_EXERCISE AIM_. Every line of the data below must be given again exactly.

_Saved data entries_.
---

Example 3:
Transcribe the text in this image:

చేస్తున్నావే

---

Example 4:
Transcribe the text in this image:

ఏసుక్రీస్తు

_ANSWER TO THIS PROBLEM_.
---

Example 3:
Transcribe the text in this image:

చేస్తున్నావే

---

Example 4:
Transcribe the text in this image:

ఏసుక్రీస్తు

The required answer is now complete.